In full and exactly, reproduce the entries below, but omit the pictures.

.....

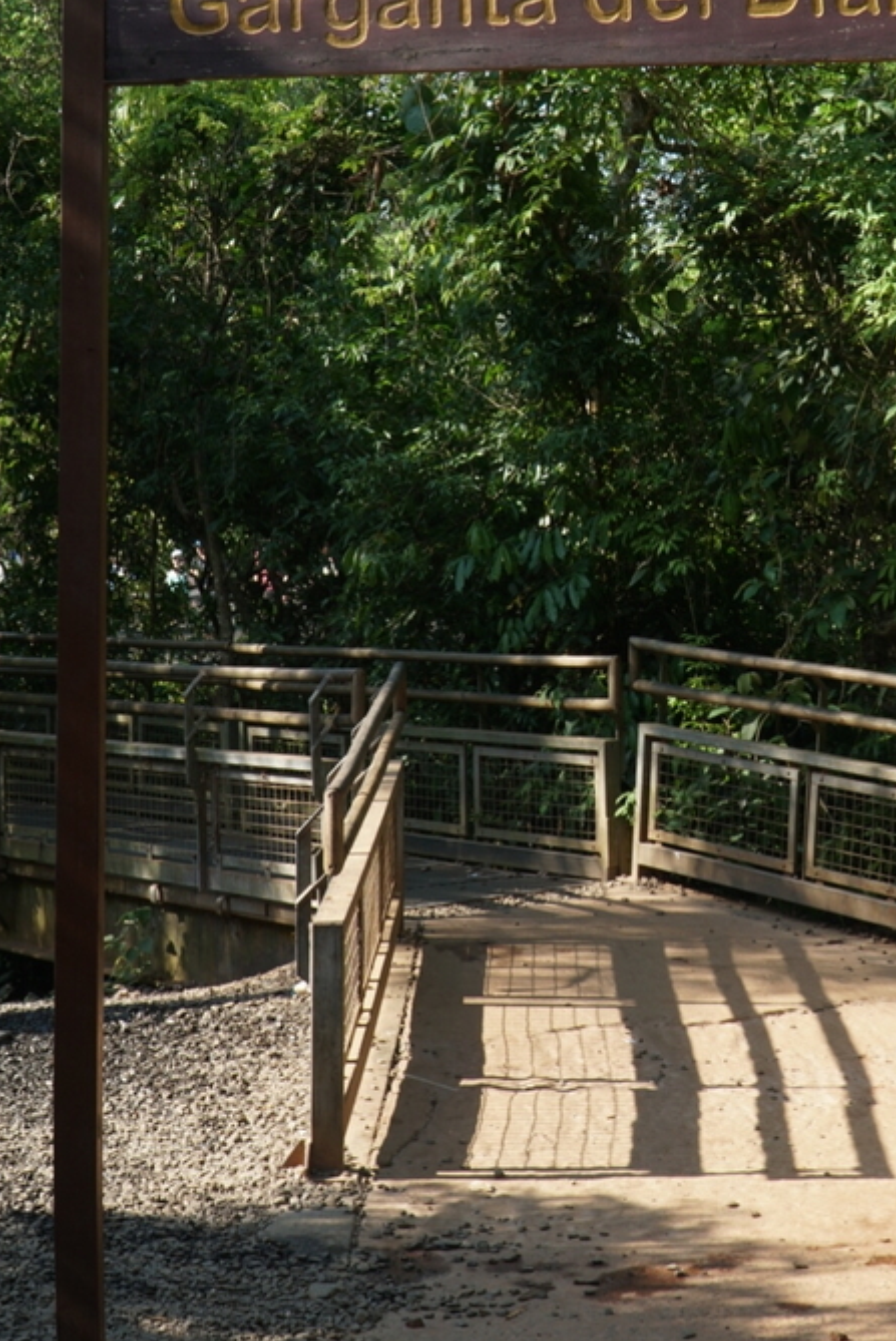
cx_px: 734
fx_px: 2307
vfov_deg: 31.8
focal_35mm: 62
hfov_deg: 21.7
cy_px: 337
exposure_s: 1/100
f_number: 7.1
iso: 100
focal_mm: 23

.....

**Answer box**
cx_px: 734
fx_px: 2307
vfov_deg: 31.8
focal_35mm: 62
hfov_deg: 21.7
cy_px: 337
exposure_s: 1/100
f_number: 7.1
iso: 100
focal_mm: 23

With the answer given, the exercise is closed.